Pick out every line in the data below that contains the word "maka", and copy each of those lines in full.

▸ **Recorded data**
__________
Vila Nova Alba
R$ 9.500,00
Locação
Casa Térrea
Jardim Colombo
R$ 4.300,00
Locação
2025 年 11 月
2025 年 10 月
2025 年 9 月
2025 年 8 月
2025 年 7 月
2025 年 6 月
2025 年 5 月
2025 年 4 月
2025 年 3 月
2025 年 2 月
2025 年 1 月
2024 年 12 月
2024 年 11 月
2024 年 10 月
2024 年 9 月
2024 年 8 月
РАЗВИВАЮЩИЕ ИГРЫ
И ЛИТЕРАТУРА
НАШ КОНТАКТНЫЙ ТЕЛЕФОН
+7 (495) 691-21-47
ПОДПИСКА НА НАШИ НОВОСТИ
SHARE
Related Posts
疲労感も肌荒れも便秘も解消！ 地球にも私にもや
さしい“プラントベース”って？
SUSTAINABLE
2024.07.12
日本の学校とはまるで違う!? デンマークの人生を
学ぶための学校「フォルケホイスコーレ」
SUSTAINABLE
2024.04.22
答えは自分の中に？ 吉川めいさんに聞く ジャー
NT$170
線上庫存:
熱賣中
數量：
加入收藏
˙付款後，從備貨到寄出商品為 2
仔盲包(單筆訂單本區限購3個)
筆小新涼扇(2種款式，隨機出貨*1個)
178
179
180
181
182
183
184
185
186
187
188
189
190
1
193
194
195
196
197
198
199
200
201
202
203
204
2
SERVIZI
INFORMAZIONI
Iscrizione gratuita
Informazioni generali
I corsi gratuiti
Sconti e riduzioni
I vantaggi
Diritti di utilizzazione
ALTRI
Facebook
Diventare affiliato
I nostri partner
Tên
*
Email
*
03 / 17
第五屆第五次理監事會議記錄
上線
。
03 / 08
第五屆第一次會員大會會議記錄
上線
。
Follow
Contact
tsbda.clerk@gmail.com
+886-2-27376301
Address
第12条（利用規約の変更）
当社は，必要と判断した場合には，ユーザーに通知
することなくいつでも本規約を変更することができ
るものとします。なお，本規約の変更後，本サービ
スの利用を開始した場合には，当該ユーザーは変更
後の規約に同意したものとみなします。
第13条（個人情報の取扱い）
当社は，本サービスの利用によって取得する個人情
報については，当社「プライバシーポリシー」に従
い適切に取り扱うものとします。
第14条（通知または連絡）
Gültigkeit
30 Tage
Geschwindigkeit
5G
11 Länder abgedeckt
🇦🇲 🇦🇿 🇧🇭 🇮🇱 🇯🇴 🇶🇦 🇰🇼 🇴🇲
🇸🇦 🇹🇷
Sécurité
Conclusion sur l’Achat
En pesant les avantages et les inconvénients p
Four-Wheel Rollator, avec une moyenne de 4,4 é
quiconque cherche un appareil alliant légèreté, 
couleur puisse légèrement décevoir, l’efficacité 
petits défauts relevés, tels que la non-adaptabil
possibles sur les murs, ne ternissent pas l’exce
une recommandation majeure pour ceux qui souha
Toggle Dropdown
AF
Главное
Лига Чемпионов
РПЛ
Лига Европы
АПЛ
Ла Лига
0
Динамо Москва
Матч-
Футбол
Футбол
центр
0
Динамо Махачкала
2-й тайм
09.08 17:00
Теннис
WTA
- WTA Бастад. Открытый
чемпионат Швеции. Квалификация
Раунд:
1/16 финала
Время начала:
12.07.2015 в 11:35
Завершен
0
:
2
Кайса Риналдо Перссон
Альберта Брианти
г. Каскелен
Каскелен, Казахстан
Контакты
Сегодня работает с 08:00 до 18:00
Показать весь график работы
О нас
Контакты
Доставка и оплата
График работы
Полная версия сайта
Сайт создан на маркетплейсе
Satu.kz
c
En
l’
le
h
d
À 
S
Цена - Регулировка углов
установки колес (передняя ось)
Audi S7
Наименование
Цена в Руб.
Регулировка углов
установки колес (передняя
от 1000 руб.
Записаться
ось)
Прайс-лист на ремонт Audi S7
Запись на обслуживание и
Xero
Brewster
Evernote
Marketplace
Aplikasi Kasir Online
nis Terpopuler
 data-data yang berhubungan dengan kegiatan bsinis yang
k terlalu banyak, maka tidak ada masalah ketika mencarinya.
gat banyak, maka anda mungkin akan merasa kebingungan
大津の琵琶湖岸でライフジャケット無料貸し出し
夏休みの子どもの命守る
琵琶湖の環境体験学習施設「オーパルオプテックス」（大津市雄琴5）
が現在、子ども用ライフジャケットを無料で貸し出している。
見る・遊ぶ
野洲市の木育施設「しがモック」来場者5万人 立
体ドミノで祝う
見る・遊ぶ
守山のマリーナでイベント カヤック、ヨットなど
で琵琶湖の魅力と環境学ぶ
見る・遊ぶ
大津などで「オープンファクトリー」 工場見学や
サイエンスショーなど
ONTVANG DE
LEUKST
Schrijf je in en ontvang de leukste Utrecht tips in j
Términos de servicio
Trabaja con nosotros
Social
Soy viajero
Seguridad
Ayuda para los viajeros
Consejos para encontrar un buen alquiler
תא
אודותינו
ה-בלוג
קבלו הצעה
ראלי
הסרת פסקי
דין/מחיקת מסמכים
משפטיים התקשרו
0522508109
__________
▸ **Solution to this problem**
k terlalu banyak, maka tidak ada masalah ketika mencarinya.
gat banyak, maka anda mungkin akan merasa kebingungan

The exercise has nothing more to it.